# Jig presentation and line type



## kernal83 (Mar 25, 2005)

When you are casting a jig for walleye what type of line do you use, mono or braid? Also, if you use a braid to you use a flourocarbon leader and how long?


----------



## Big Daddy (Apr 6, 2004)

I was using Fireline as my main line (8# test) and has a 24 inch mono leader(10lb Silver Thread copolymer). I connected the two w/ a small #14 barrel swivel, and attached teh jig to the leader with a snap swivel.


----------



## BlueBoat98 (Nov 5, 2004)

A lot of people prefer mono for jigging for a couple of reasons. I like low stretch lines above a flourocarbon leader. I've used a barrel swivel with a bead above it on high-vis lines to connect flourocarbon leaders of about 3 feet. If you are good at tying a barrel knot or uni-knot you can also use that to attach the leader to the main line. The swivel interferes with the "feel" in my opinion.

My number one favorite currently is "Transition" flourocarbon. It's expensive but no more so than the superlines. It is invisible below the water but visible above. No swivels, no union knots. Many times you see the line move before you feel anything with a light bite. I spooled up once last year with 6# Transition and it lasted through many, many hours of jigging without any problems.
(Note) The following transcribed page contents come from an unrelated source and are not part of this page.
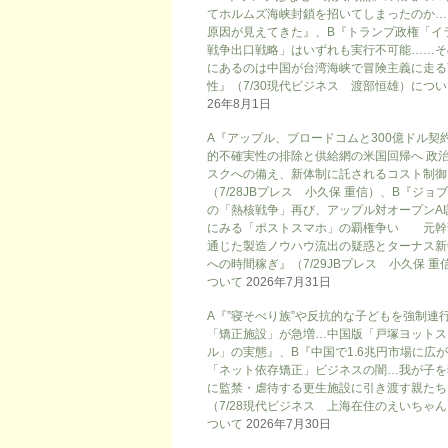
てホルムズ海峡封鎖を招いてしまったのか…
原因が見えてきた』、B『トランプ政権「イ
戦争出口戦略」はいずれも実行不可能……そ
にあるのは中国が台湾海峡で冒険主義に走る
性』（7/30現代ビジネス 渡部恒雄）につ
26年8月1日
A『アップル、ブロードコムと300億ドル契
的不確実性の排除と供給網の米国回帰へ 政
スクへの備え、新体制に託されるコスト制御
（7/28JBプレス 小久保 重信）、B『ジョ
の「熱核戦争」再び、アップル対オープンAI
にみる「ポストスマホ」の覇権争い 元幹
通じた製造ノウハウ流出の疑惑とターナス新
への時間稼ぎ』（7/29JBプレス 小久保 重
ついて
2026年7月31日
A『”寝そべり族”や反抗的な子どもを強制連
「矯正施設」が急増…中国版「戸塚ヨットス
ル」の実態』、B『中国で1.6兆円市場に広
「ネット依存矯正」ビジネスの闇…我が子を
に監禁・虐待する更生施設に引き渡す親たち
（7/28現代ビジネス 上海在住のえいちゃ
ついて
2026年7月30日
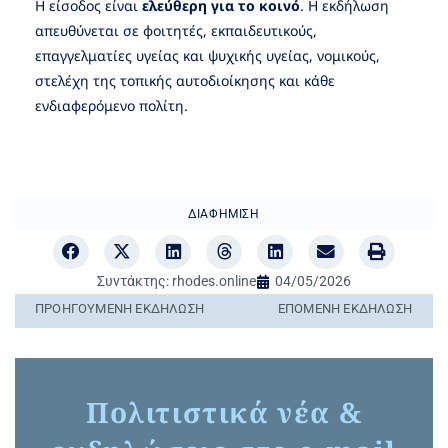
Η είσοδος είναι
ελεύθερη για το κοινό
. Η εκδήλωση
απευθύνεται σε φοιτητές, εκπαιδευτικούς,
επαγγελματίες υγείας και ψυχικής υγείας, νομικούς,
στελέχη της τοπικής αυτοδιοίκησης και κάθε
ενδιαφερόμενο πολίτη.
ΔΙΑΦΉΜΙΣΗ
Συντάκτης:
rhodes.online
04/05/2026
ΠΡΟΗΓΟΎΜΕΝΗ ΕΚΔΉΛΩΣΗ
ΕΠΌΜΕΝΗ ΕΚΔΉΛΩΣΗ
Πολιτιστικά νέα &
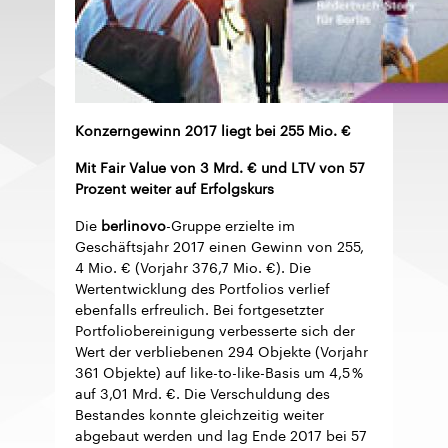
Konzerngewinn 2017 liegt bei 255 Mio. €
Mit Fair Value von 3 Mrd. € und LTV von 57
Prozent weiter auf Erfolgskurs
Die
berlinovo
-Gruppe erzielte im
Geschäftsjahr 2017 einen Gewinn von 255,
4 Mio. € (Vorjahr 376,7 Mio. €). Die
Wertentwicklung des Portfolios verlief
ebenfalls erfreulich. Bei fortgesetzter
Portfoliobereinigung verbesserte sich der
Wert der verbliebenen 294 Objekte (Vorjahr
361 Objekte) auf like-to-like-Basis um 4,5 %
auf 3,01 Mrd. €. Die Verschuldung des
Bestandes konnte gleichzeitig weiter
abgebaut werden und lag Ende 2017 bei 57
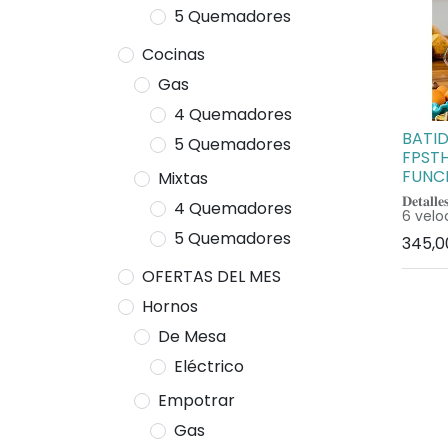
5 Quemadores
Cocinas
Gas
4 Quemadores
BATI
5 Quemadores
FPST
FUNC
Mixtas
𝐃𝐞𝐭𝐚𝐥𝐥𝐞
4 Quemadores
6 velo
con so
5 Quemadores
345,0
la pot
maneja
OFERTAS DEL MES
mezcl
multif
Hornos
encend
veloci
De Mesa
ganch
ergon
Eléctrico
comodi
mano 
prolo
Empotrar
• Ganc
de po
Gas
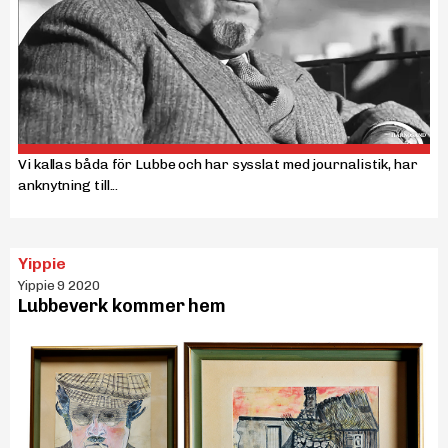
Vi kallas båda för Lubbe och har sysslat med journalistik, har
anknytning till...
Yippie
Yippie 9 2020
Lubbeverk kommer hem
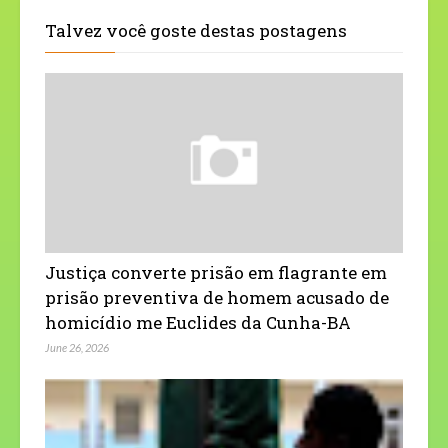
Talvez você goste destas postagens
Justiça converte prisão em flagrante em
prisão preventiva de homem acusado de
homicídio me Euclides da Cunha-BA
June 26, 2026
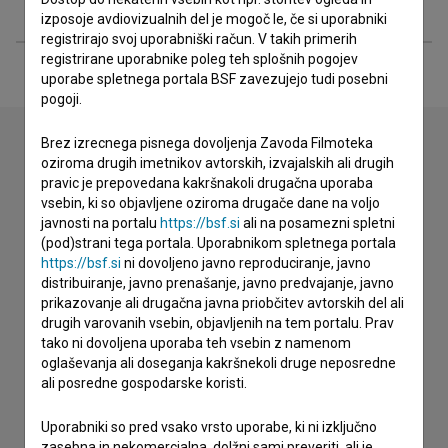
Razširjeni podatki
izposoje avdiovizualnih del je mogoč le, če si uporabniki
registrirajo svoj uporabniški račun. V takih primerih
registrirane uporabnike poleg teh splošnih pogojev
uporabe spletnega portala BSF zavezujejo tudi posebni
pogoji.
Brez izrecnega pisnega dovoljenja Zavoda Filmoteka
oziroma drugih imetnikov avtorskih, izvajalskih ali drugih
Stik z uredništvom
pravic je prepovedana kakršnakoli drugačna uporaba
vsebin, ki so objavljene oziroma drugače dane na voljo
Spoštovani, s pomočjo spodnjega obrazca lahko stopite v
javnosti na portalu
https://bsf.si
ali na posamezni spletni
stik z uredništvom Baze slovenskih filmov. Veseli bomo vaših
(pod)strani tega portala. Uporabnikom spletnega portala
odzivov.
https://bsf.si
ni dovoljeno javno reproduciranje, javno
distribuiranje, javno prenašanje, javno predvajanje, javno
prikazovanje ali drugačna javna priobčitev avtorskih del ali
imam vprašanje
drugih varovanih vsebin, objavljenih na tem portalu. Prav
prijavljam napako
tako ni dovoljena uporaba teh vsebin z namenom
želim dodati podatke
oglaševanja ali doseganja kakršnekoli druge neposredne
ali posredne gospodarske koristi.
drugo
Uporabniki so pred vsako vrsto uporabe, ki ni izključno
zasebna in nekomercialna, dolžni sami preveriti, ali je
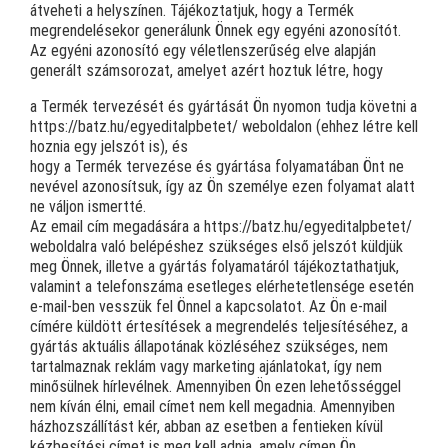
átveheti a helyszínen. Tájékoztatjuk, hogy a Termék
megrendelésekor generálunk Önnek egy egyéni azonosítót.
Az egyéni azonosító egy véletlenszerűség elve alapján
generált számsorozat, amelyet azért hoztuk létre, hogy
a Termék tervezését és gyártását Ön nyomon tudja követni a
https://batz.hu/egyeditalpbetet/ weboldalon (ehhez létre kell
hoznia egy jelszót is), és
hogy a Termék tervezése és gyártása folyamatában Önt ne
nevével azonosítsuk, így az Ön személye ezen folyamat alatt
ne váljon ismertté.
Az email cím megadására a https://batz.hu/egyeditalpbetet/
weboldalra való belépéshez szükséges első jelszót küldjük
meg Önnek, illetve a gyártás folyamatáról tájékoztathatjuk,
valamint a telefonszáma esetleges elérhetetlensége esetén
e-mail-ben vesszük fel Önnel a kapcsolatot. Az Ön e-mail
címére küldött értesítések a megrendelés teljesítéséhez, a
gyártás aktuális állapotának közléséhez szükséges, nem
tartalmaznak reklám vagy marketing ajánlatokat, így nem
minősülnek hírlevélnek. Amennyiben Ön ezen lehetősséggel
nem kíván élni, email címet nem kell megadnia. Amennyiben
házhozszállítást kér, abban az esetben a fentieken kívül
kézbesítési címet is meg kell adnia, amely címen Ön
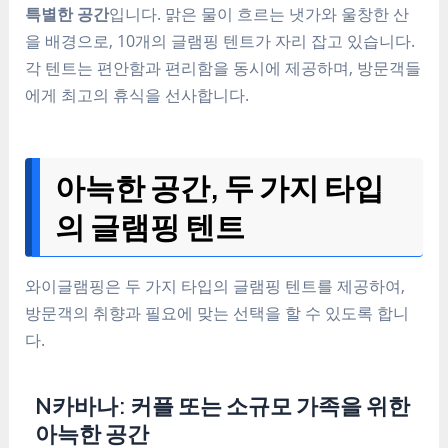
특별한 공간
입니다. 맑은 물이 흐르는 냇가와 울창한 산
을 배경으로, 10개의 글램핑 텐트가 자리 잡고 있습니다.
각 텐트는 편안함과 편리함을 동시에 제공하며, 방문객들
에게 최고의 휴식을 선사합니다.
아늑한 공간, 두 가지 타입
의 글램핑 텐트
와이글램핑은 두 가지 타입의 글램핑 텐트를 제공하여,
방문객의 취향과 필요에 맞는 선택을 할 수 있도록 합니
다.
N카바나: 커플 또는 소규모 가족을 위한
아늑한 공간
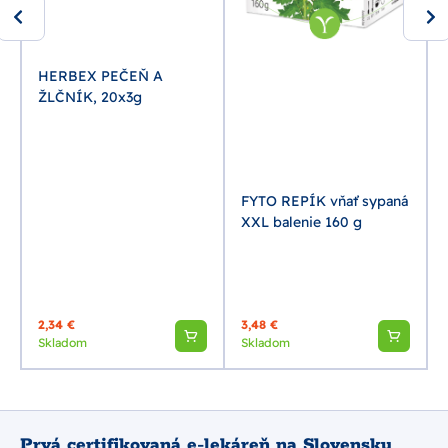
A
HERBEX PEČEŇ A
ŽLČNÍK, 20x3g
FYTO REPÍK vňať sypaná
XXL balenie 160 g
2,34 €
3,48 €
Skladom
Skladom
Prvá certifikovaná e-lekáreň na Slovensku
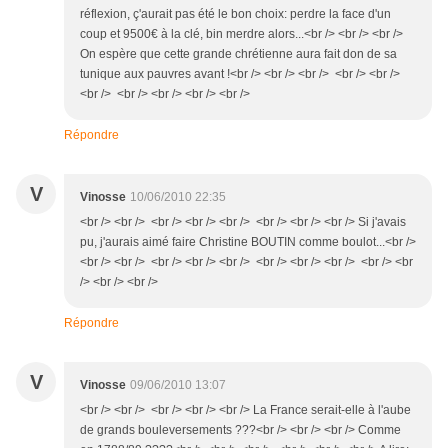
réflexion, ç'aurait pas été le bon choix: perdre la face d'un
coup et 9500€ à la clé, bin merdre alors...<br /> <br /> <br />
On espère que cette grande chrétienne aura fait don de sa
tunique aux pauvres avant !<br /> <br /> <br /> <br /> <br />
<br /> <br /> <br /> <br /> <br />
Répondre
V
Vinosse
10/06/2010 22:35
<br /> <br /> <br /> <br /> <br /> <br /> <br /> <br /> Si j'avais
pu, j'aurais aimé faire Christine BOUTIN comme boulot...<br />
<br /> <br /> <br /> <br /> <br /> <br /> <br /> <br /> <br /> <br
/> <br /> <br />
Répondre
V
Vinosse
09/06/2010 13:07
<br /> <br /> <br /> <br /> <br /> La France serait-elle à l'aube
de grands bouleversements ???<br /> <br /> <br /> Comme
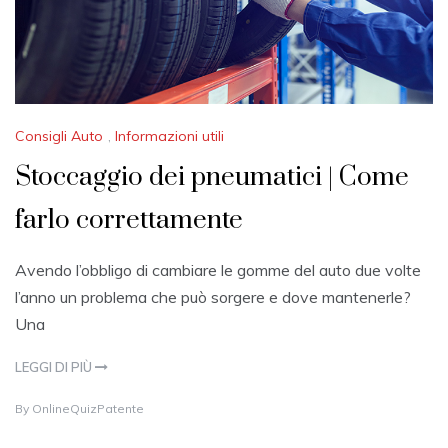
Consigli Auto
,
Informazioni utili
Stoccaggio dei pneumatici | Come
farlo correttamente
Avendo l’obbligo di cambiare le gomme del auto due volte
l’anno un problema che può sorgere e dove mantenerle?
Una
LEGGI DI PIÙ
2
By
OnlineQuizPatente
4
M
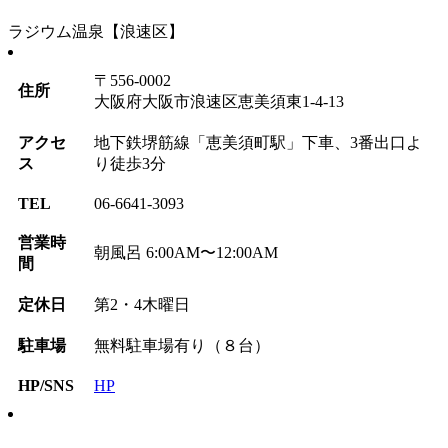
ラジウム温泉【浪速区】
〒556-0002
住所
大阪府大阪市浪速区恵美須東1-4-13
アクセ
地下鉄堺筋線「恵美須町駅」下車、3番出口よ
ス
り徒歩3分
TEL
06-6641-3093
営業時
朝風呂 6:00AM〜12:00AM
間
定休日
第2・4木曜日
駐車場
無料駐車場有り（８台）
HP/SNS
HP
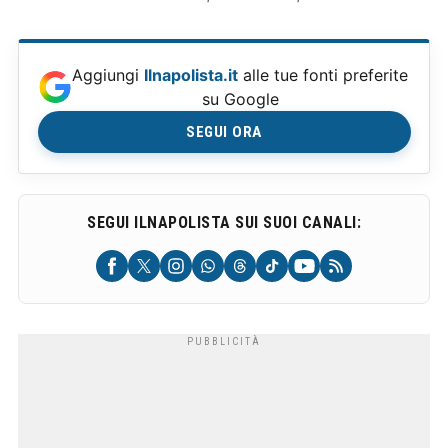
Aggiungi
Ilnapolista.it
alle tue fonti preferite
su Google
SEGUI ORA
SEGUI ILNAPOLISTA SUI SUOI CANALI:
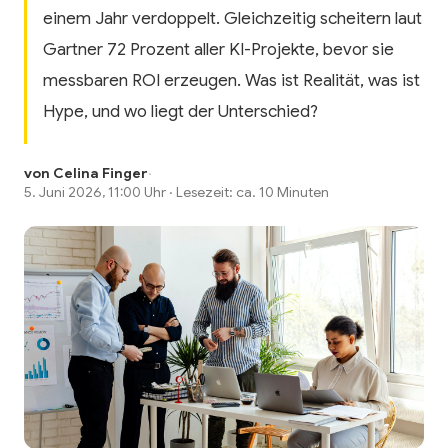
einem Jahr verdoppelt. Gleichzeitig scheitern laut
Gartner 72 Prozent aller KI-Projekte, bevor sie
messbaren ROI erzeugen. Was ist Realität, was ist
Hype, und wo liegt der Unterschied?
von Celina Finger
·
5. Juni 2026, 11:00 Uhr · Lesezeit: ca. 10 Minuten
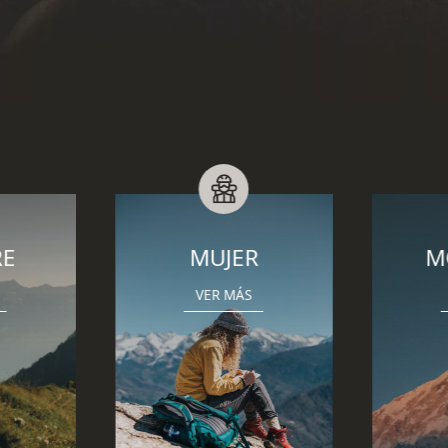
R
MONTAÑA
E
VER MÁS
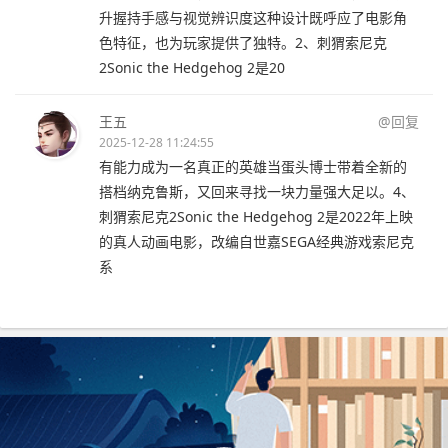
升握持手感与视觉辨识度这种设计既呼应了电影角
色特征，也为玩家提供了独特。2、刺猬索尼克
2Sonic the Hedgehog 2是20
王五
@回复
2025-12-28 11:24:55
有能力成为一名真正的英雄当蛋头博士带着全新的
搭档纳克鲁斯，又回来寻找一块力量强大足以。4、
刺猬索尼克2Sonic the Hedgehog 2是2022年上映
的真人动画电影，改编自世嘉SEGA经典游戏索尼克
系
In my opinion the only way to tie a jig to a line is with a Palomar Knot.

See you out there.

MC


----------



## billybob7059 (Mar 27, 2005)

I had on 6lb trilene. makes catching those walleye's ablast!


----------



## Shortdrift (Apr 5, 2004)

I strickly use Fireline or Power-Pro , 10# test with a 12# Seagaur flurocarbon leader as a buffer for all the Zebra abuse that you encounter. Line to leader is a double four turn uni-knot. Tie the jig directly, no snap, five turn clinch knot. Works for me.


----------